April 16, 2013
The video entertainment business is facing disruption as online services such as Netflix, Hulu and YouTube continue to shape media consumption. What if the unavoidable disruption isn’t actually the worst thing for the industry? Some see digital disruption to mean a complete replacement of traditional models, while others see an array of opportunities made possible by expansion of the video business.
“Replacing old business models can be cost-efficient, and grow the entertainment marketplace,” suggests Variety.
“Instead of being replaced, the video business is about to get much, much bigger,” suggests the article. “That’s right, contrary to what you think the lesson of the music industry is, digital disruption expands industries, it doesn’t shrink them.”

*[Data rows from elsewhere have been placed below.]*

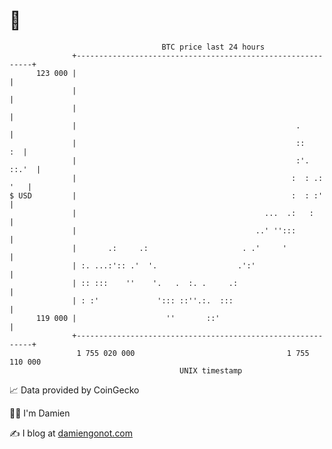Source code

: * 👋

#+begin_example
                                     BTC price last 24 hours                    
                 +------------------------------------------------------------+ 
         123 000 |                                                            | 
                 |                                                            | 
                 |                                                            | 
                 |                                                 .          | 
                 |                                                 ::      :  | 
                 |                                                 :'.  ::.'  | 
                 |                                                :  : .: '   | 
   $ USD         |                                                :  : :'     | 
                 |                                          ...  .:   :       | 
                 |                                        ..' '':::           | 
                 |       .:     .:                     . .'     '             | 
                 | :. ...:':: .'  '.                  .':'                    | 
                 | :: :::    ''    '.   .  :. .     .:                        | 
                 | : :'             '::: ::''.:.  :::                         | 
         119 000 |                    ''       ::'                            | 
                 +------------------------------------------------------------+ 
                  1 755 020 000                                  1 755 110 000  
                                         UNIX timestamp                         
#+end_example
📈 Data provided by CoinGecko

🧑‍💻 I'm Damien

✍️ I blog at [[https://www.damiengonot.com][damiengonot.com]]
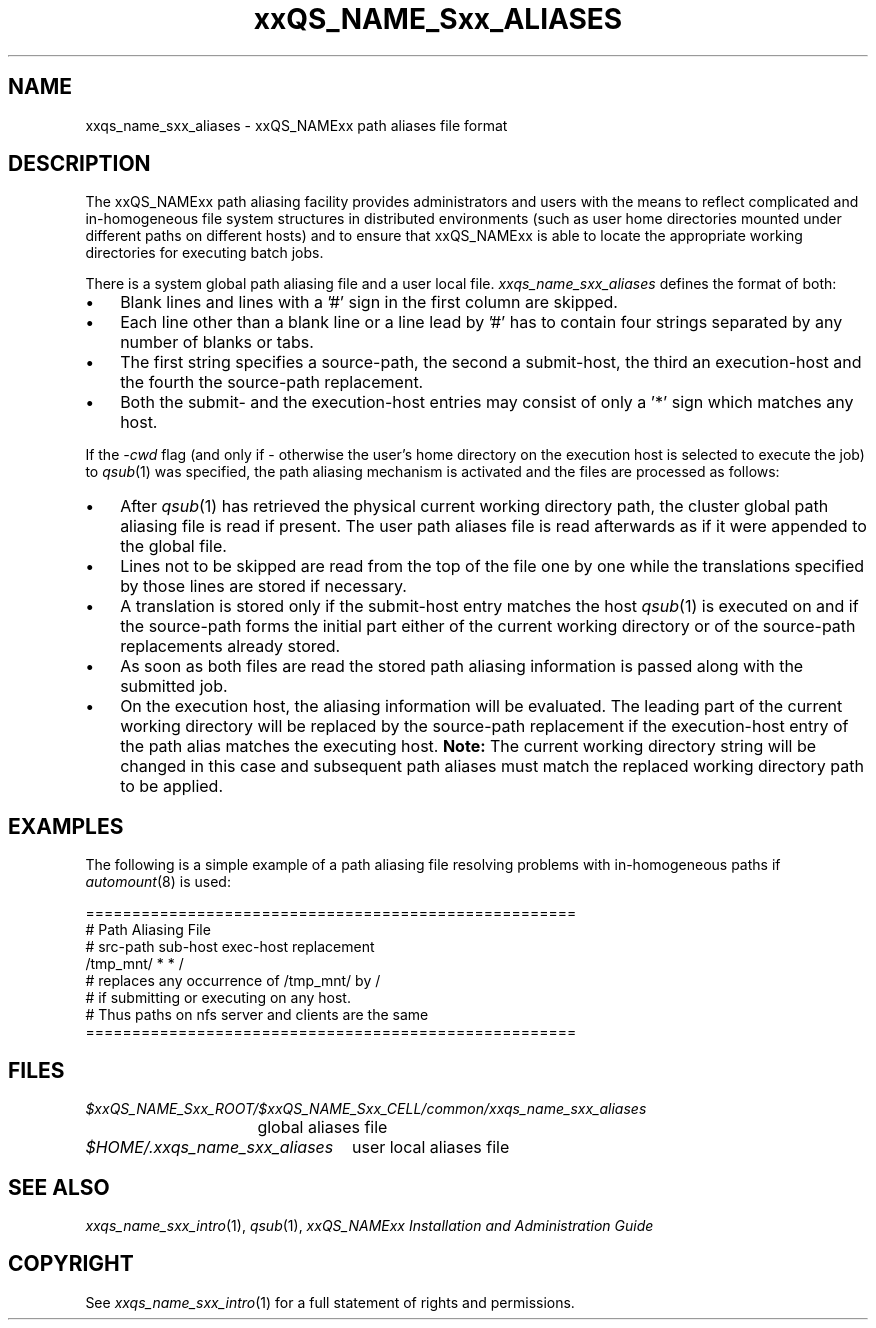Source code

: '\" t
.\"___INFO__MARK_BEGIN__
.\"
.\" Copyright: 2004 by Sun Microsystems, Inc.
.\"
.\"___INFO__MARK_END__
.\"
.\" $RCSfile: sge_aliases.5,v $     Last Update: $Date: 2007/06/26 22:21:10 $     Revision: $Revision: 1.4.32.1 $
.\"
.\" Some handy macro definitions [from Tom Christensen's man(1) manual page].
.\"
.de SB		\" small and bold
.if !"\\$1"" \\s-2\\fB\&\\$1\\s0\\fR\\$2 \\$3 \\$4 \\$5
..
.\"
.de T		\" switch to typewriter font
.ft CW		\" probably want CW if you don't have TA font
..
.\"
.de TY		\" put $1 in typewriter font
.if t .T
.if n ``\c
\\$1\c
.if t .ft P
.if n \&''\c
\\$2
..
.\"
.de M		\" man page reference
\\fI\\$1\\fR\\|(\\$2)\\$3
..
.TH xxQS_NAME_Sxx_ALIASES 5 "$Date: 2007/06/26 22:21:10 $" "xxRELxx" "xxQS_NAMExx File Formats"
.\"
.SH NAME
xxqs_name_sxx_aliases \- xxQS_NAMExx path aliases file format
.\"
.\"
.SH DESCRIPTION
The xxQS_NAMExx path aliasing facility provides administrators and users with
the means to reflect complicated and in-homogeneous file system structures
in distributed environments (such as user home directories mounted under
different paths on different hosts) and to ensure that xxQS_NAMExx is able to
locate the appropriate working directories for executing batch jobs.
.PP
There is a system global path aliasing file and a user local file.
.I xxqs_name_sxx_aliases
defines the format of both:
.\"
.\"
.\"
.IP "\(bu" 3n
Blank lines and lines with a '#' sign in the first column are skipped.
.\"
.\"
.IP "\(bu" 3n
Each line other than a blank line or a line lead by '#' has to contain
four strings separated by any number of blanks or tabs.
.\"
.\"
.IP "\(bu" 3n
The first string specifies a source-path, the second a submit-host, the
third an execution-host and the fourth the source-path replacement.
.\"
.\"
.IP "\(bu" 3n
Both the submit- and the execution-host entries may consist of only a '*' 
sign which matches any host.
.PP
.\"
.\"
If the \fI-cwd\fP flag (and only if \- otherwise the user's
home directory on the execution host is selected to execute the job) to
.M qsub 1
was specified, the path aliasing mechanism is activated and the files are
processed as follows:
.\"
.\"
.IP "\(bu" 3n
After
.M qsub 1
has retrieved the physical current working directory path,
the cluster global path aliasing file is read if present. The user path
aliases file is read afterwards as if it were appended to the global
file.
.\"
.\"
.IP "\(bu" 3n
Lines not to be skipped are read from the top of the file one by one
while the translations specified by those lines are stored if
necessary.
.\"
.\"
.IP "\(bu" 3n
A translation is stored only if the submit-host entry matches the host
.M qsub 1
is executed on and if the source-path forms the initial part
either of the current working directory or of the source-path
replacements already stored.
.\"
.\"
.IP "\(bu" 3n
As soon as both files are read the stored path aliasing information is
passed along with the submitted job.
.\"
.\"
.IP "\(bu" 3n
On the execution host, the aliasing information will be evaluated. The
leading part of the current working directory will be replaced by the
source-path replacement if the execution-host entry of the path alias
matches the executing host. \fBNote:\fP The current working directory
string will be changed in this case and subsequent path aliases
must match the replaced working directory path to be applied.
.\"
.\"
.\"
.SH "EXAMPLES"
.PP
The following is a simple example of a path aliasing file resolving
problems with in-homogeneous paths if
.M automount 8
is used:
.PP
.nf

=====================================================
# Path Aliasing File
# src-path   sub-host   exec-host   replacement
/tmp_mnt/    *          *           /
# replaces any occurrence of /tmp_mnt/ by /
# if submitting or executing on any host.
# Thus paths on nfs server and clients are the same
=====================================================

.fi
.PP
.\"
.\"
.\"
.SH "FILES"
.nf
.ta \w'$xxQS_NAME_Sxx_ROOT/   'u
\fI$xxQS_NAME_Sxx_ROOT/$xxQS_NAME_Sxx_CELL/common/xxqs_name_sxx_aliases\fP
	global aliases file
.ta \w'$HOME/.xxqs_name_sxx_aliases   'u
\fI$HOME/.xxqs_name_sxx_aliases\fP	user local aliases file
.fi
.\"
.\"
.\"
.SH "SEE ALSO"
.M xxqs_name_sxx_intro 1 ,
.M qsub 1 ,
.I xxQS_NAMExx Installation and Administration Guide
.\"
.SH "COPYRIGHT"
See
.M xxqs_name_sxx_intro 1
for a full statement of rights and permissions.
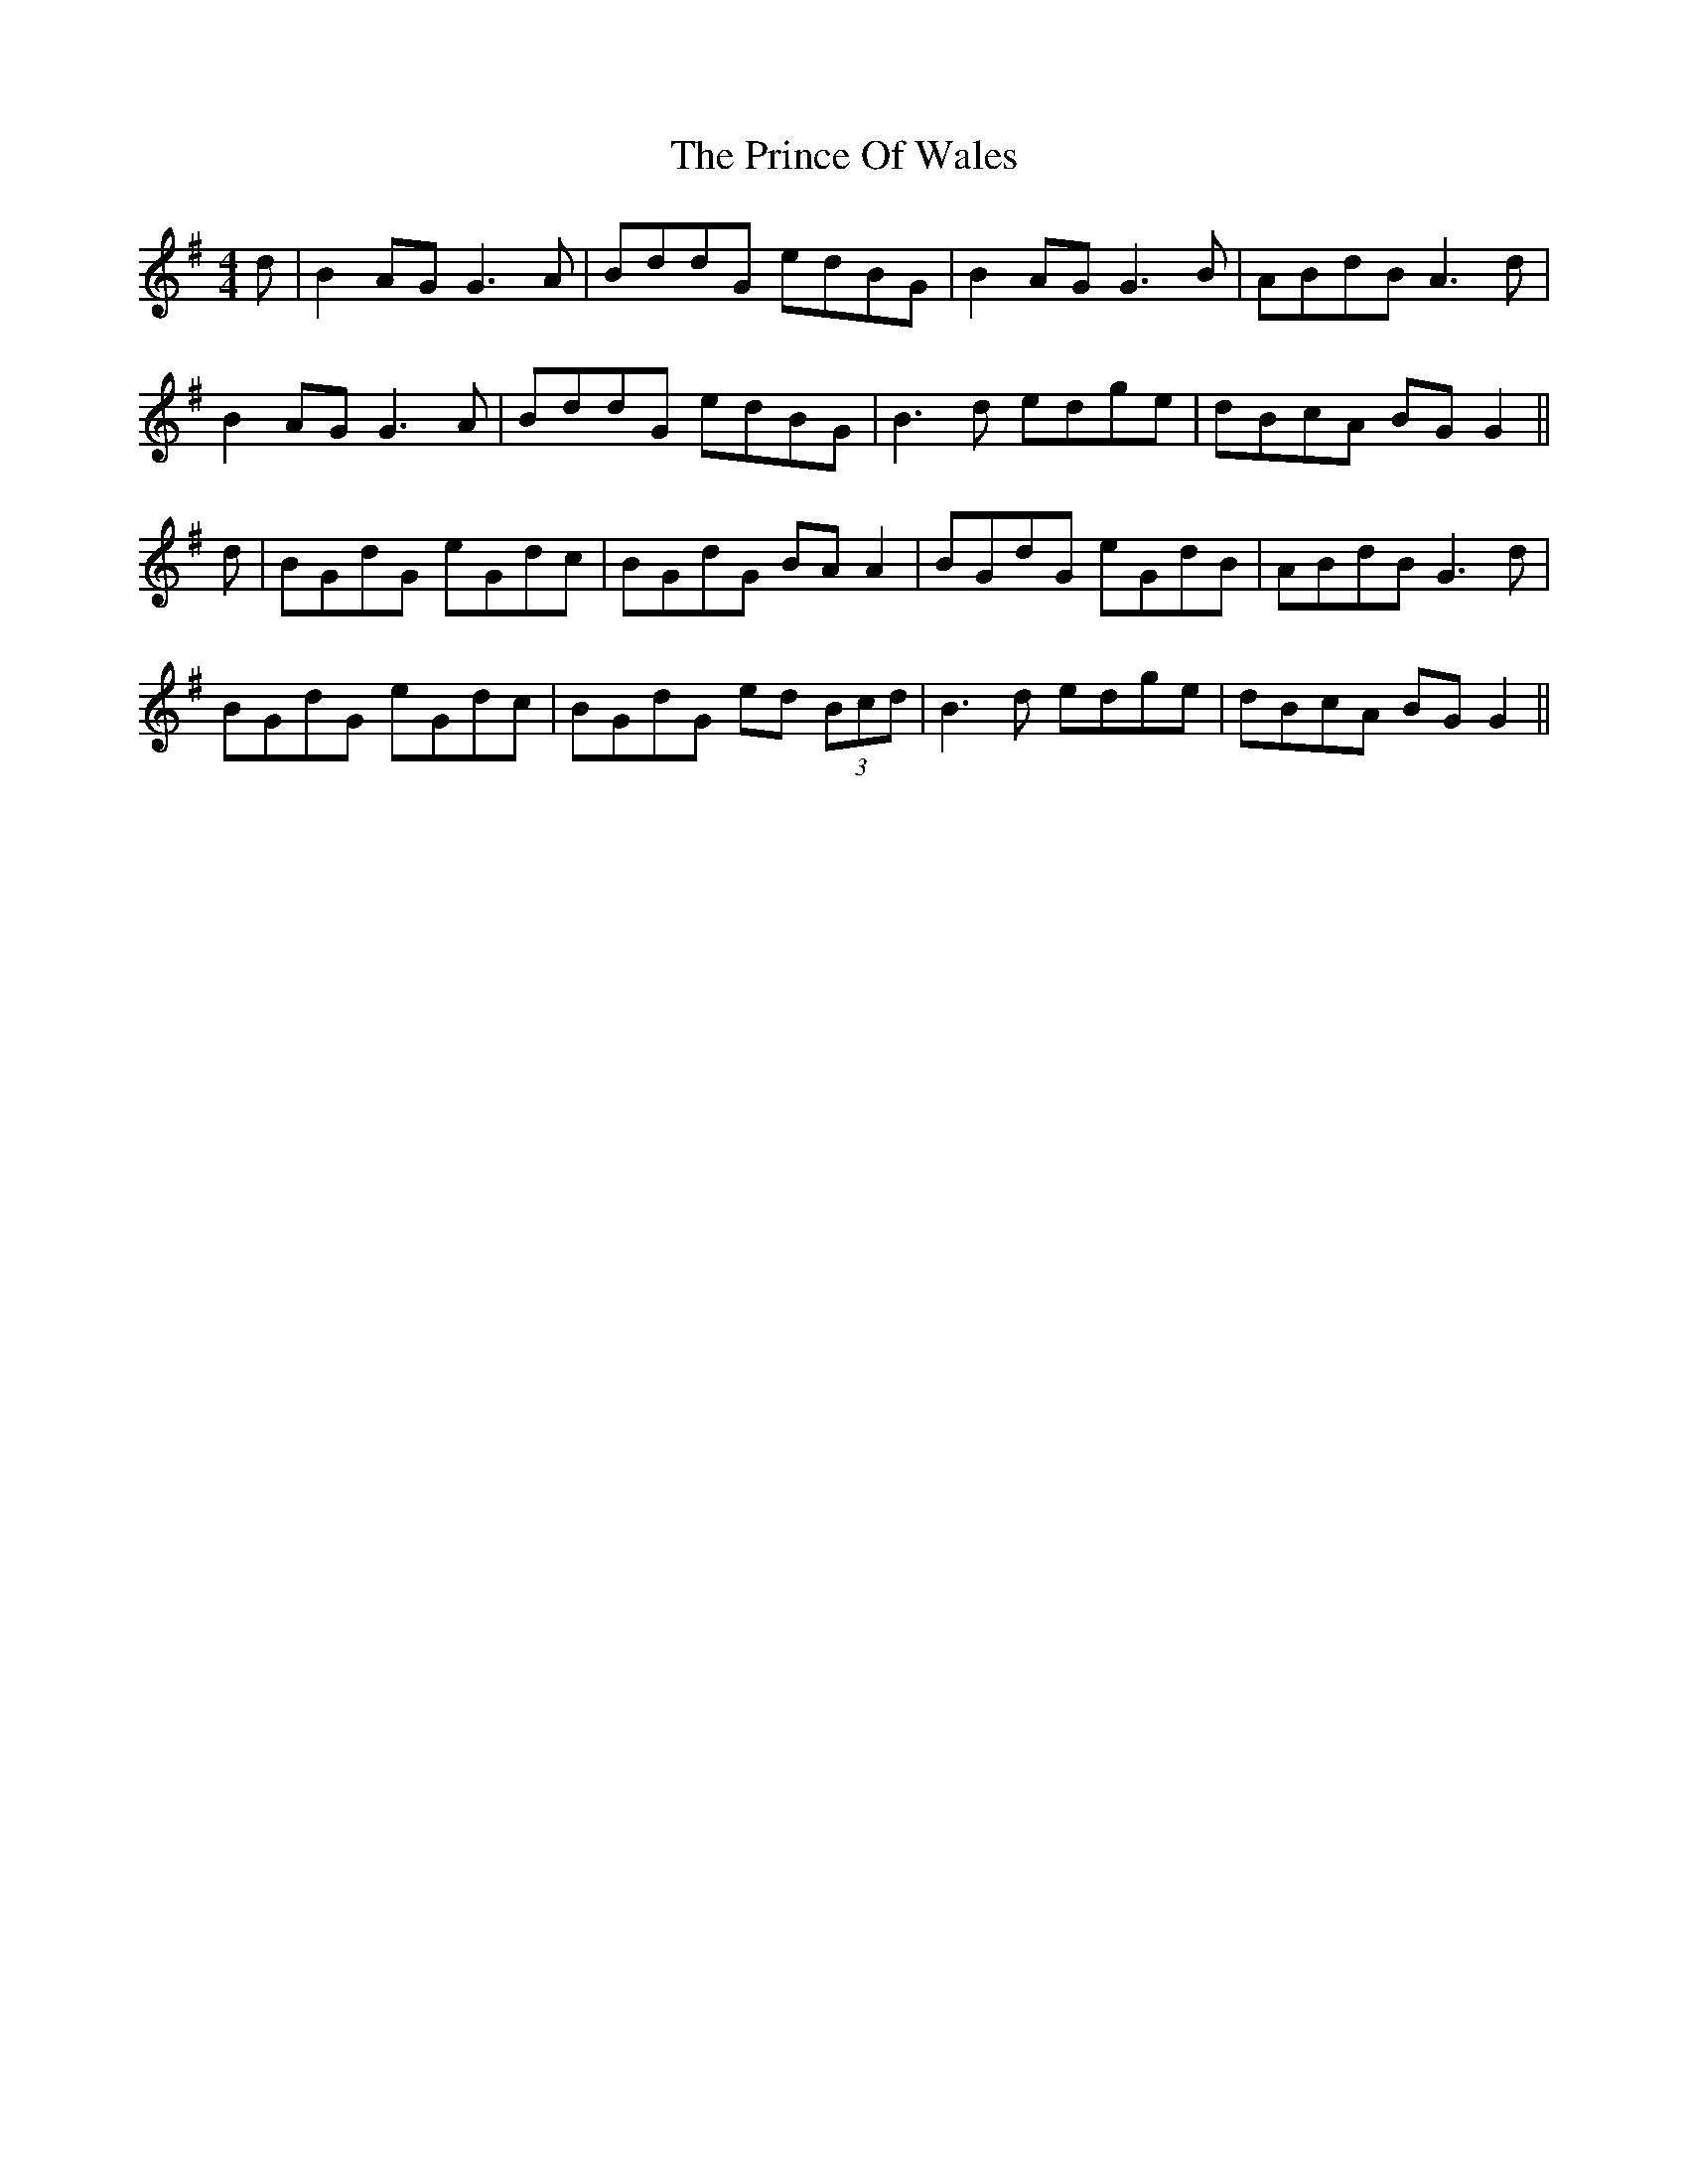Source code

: X: 33107
T: Prince Of Wales, The
R: reel
M: 4/4
K: Gmajor
d|B2AG G3A|BddG edBG|B2 AG G3B|ABdB A3d|
B2 AG G3A|BddG edBG|B3d edge|dBcA BG G2||
d|BGdG eGdc|BGdG BA A2|BGdG eGdB|ABdB G3d|
BGdG eGdc|BGdG ed (3Bcd|B3d edge|dBcA BG G2||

While it may be true that music labels have experienced a downturn, it is also true that consumers listen to more music on more devices than ever before. “And more individuals are engaged in making music for those listeners than before — just a casual glance at the thousands of musicians on YouTube confirms this,” notes the article.
Variety refers to this trend as the Law of More, in which digital creates more of everything: “More value for more customers experienced in more ways, creating more opportunity.”
Since consumers are watching more video per day than in the past, and mobile technology continues to impact accessibility, the Law of More already applies to video.
“When HBO recently suggested it might allow broadband providers to bundle HBO GO with broadband-only packages — a cable-cutting nightmare for video distributors if ever there was one — many people interpreted this as an attempt to replace the old way of reaching customers with a new one,” notes the article. “Wrong again. It’s about expanding the video business, not replacing it. The fact that an established firm like HBO is behind it only proves that incumbent players in an industry can disrupt.”
The article suggests that when extreme action sports clips do exceptionally well on YouTube, the trend does not replace ESPN or MTV, but can be viewed as an expansion to it.
Regarding Netflix’s recent foray into original programming with “House of Cards,” which alarmed some industry insiders, the article suggests that “Netflix’s action wasn’t intended to cause a change in the industry, it was a reaction to the fact that digital gives the company and its customers the opportunity to experience content in more ways.”
According to this view, digital is about expanding the video business, not replacing it. “True, a few years from now, when digital disruption has so fully expanded the video business that it becomes clear that some of our old technologies, business models and customer experiences are no longer relevant, we will happily replace them,” concludes Variety. “But at that point, we will be the disruptors, not the disrupted.”